The investigators found that the 807 HIV-positive patients in their analysis were more likely to develop resistance to rifampicin than the 2054 HIV-negative patients (0.9 vs. 0.1%). After correcting for the site of the TB in the body and treatment adherence, this was found to represent a 5.5-fold increase in the likelihood of resistance developing (95% confidence interval [CI]: 1.4 – 21.5).
When they looked at the HIV-positive patients, the researchers found that none of the 57 patients treated with rifabutin developed rifampicin resistance, and only one (less than 1%) of the 395 given a combination of rifabutin and rifampicin. Six (2%) of the 355 patients taking rifampicin alone developed resistance to the drug. These differences were not statistically significant.
The investigators also examined the dosing schedule of the HIV-positive patients receiving rifampicin treatment. They found that the patients starting intermittent dosing of rifampicin during the ‘intensive phase’ of treatment – the first eight weeks - had a higher risk of resistance than those who never received intermittent dosing (hazard ratio [HR] = 6.4; 95% CI: 1.1 – 38.4).
These patients also had a higher risk of TB relapse (HR = 6.7; 95% CI: 1.1 – 40.1). These associations were upheld when the researchers restricted their analysis to patients with a CD4 cell count below 100 cells/mm3.
However, the investigators found that starting intermittent treatment with rifampicin after the intensive phase of treatment did not increase the risks of resistance or relapse.

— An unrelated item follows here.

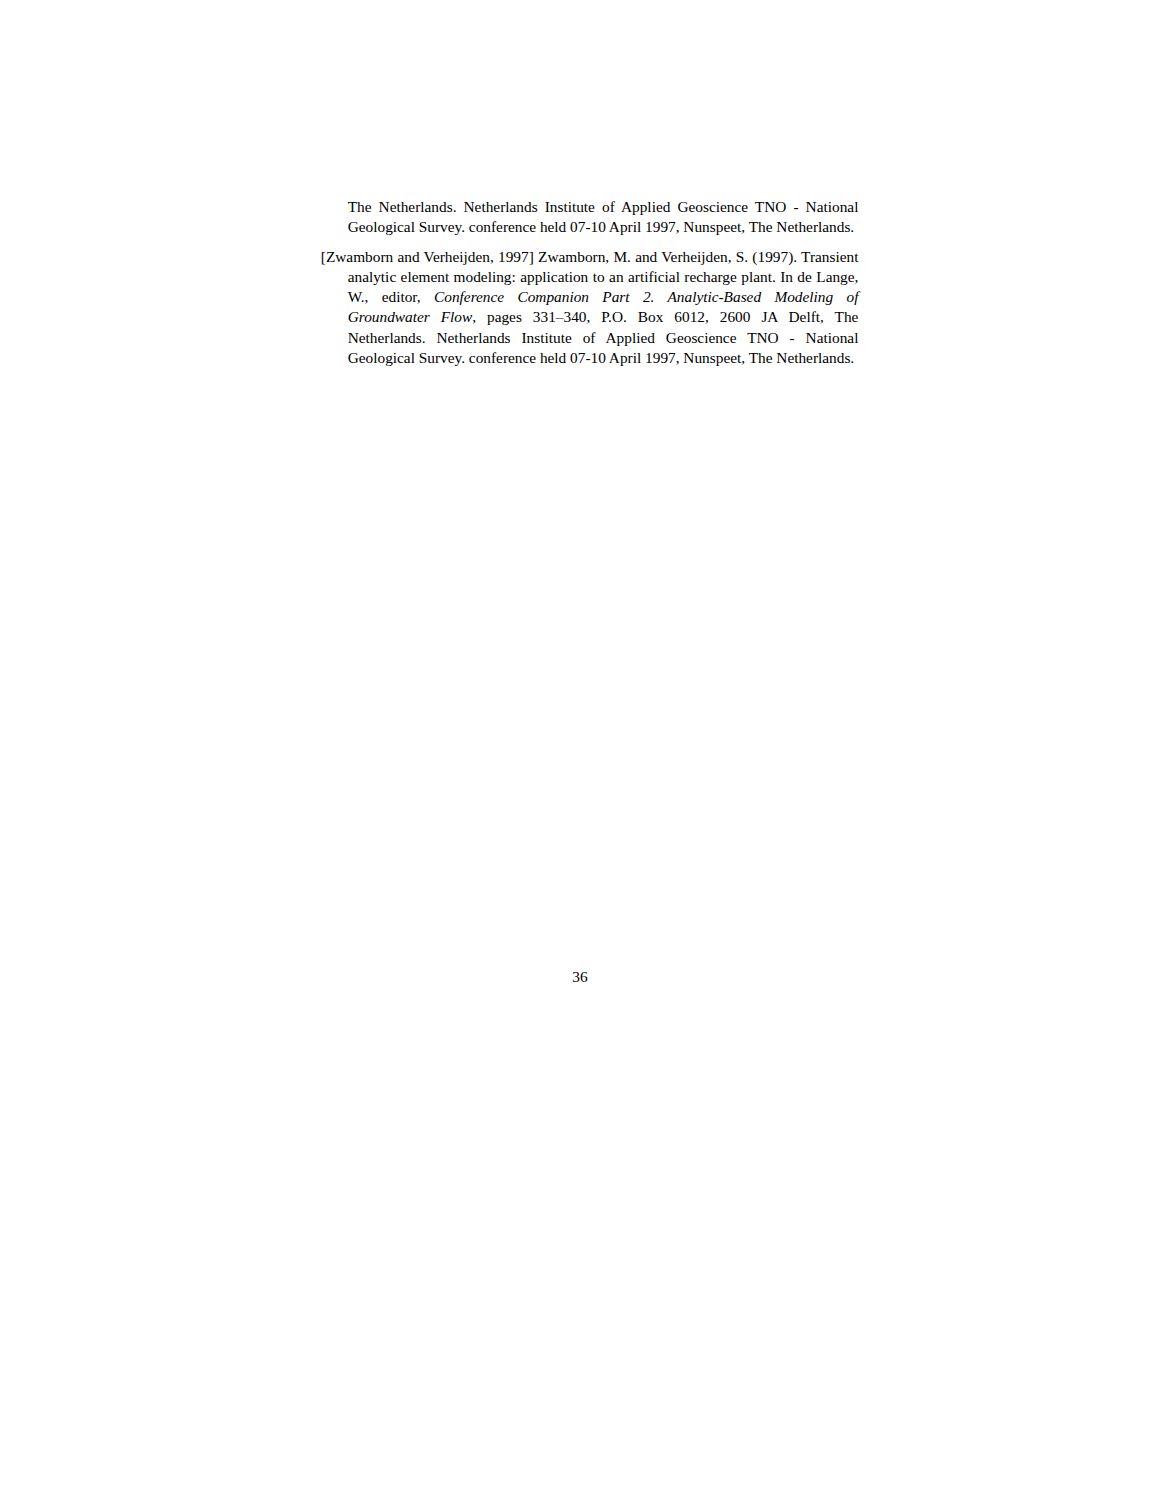The Netherlands. Netherlands Institute of Applied Geoscience TNO - National Geological Survey. conference held 07-10 April 1997, Nunspeet, The Netherlands.
[Zwamborn and Verheijden, 1997] Zwamborn, M. and Verheijden, S. (1997). Transient analytic element modeling: application to an artificial recharge plant. In de Lange, W., editor, Conference Companion Part 2. Analytic-Based Modeling of Groundwater Flow, pages 331–340, P.O. Box 6012, 2600 JA Delft, The Netherlands. Netherlands Institute of Applied Geoscience TNO - National Geological Survey. conference held 07-10 April 1997, Nunspeet, The Netherlands.
36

“The findings of the present study support current Centers for Disease Control and Prevention recommendations against the use of intermittent regimens during the intensive phase of treatment for patients with TB and advanced HIV infection,” write the investigators. “For HIV-infected patients with TB, the critical time for development of resistance to [rifampicin] may be in the first two months of treatment.”
There was no effect of treatment regimen or dosing schedule on the risk of treatment failure. However, the investigators were unable to assess whether use of intermittent rifabutin treatment in the intensive phase of treatment would have increased the rate of resistance, as none of the patients in their cohort took this treatment regimen.
Li J et al. Relapse and acquired rifampin resistance in HIV-infected patients with tuberculosis treated with rifampin- or rifabutin-based regimens in New York City, 1997-2000. Clin Infect Dis 41: 83-91, 2005.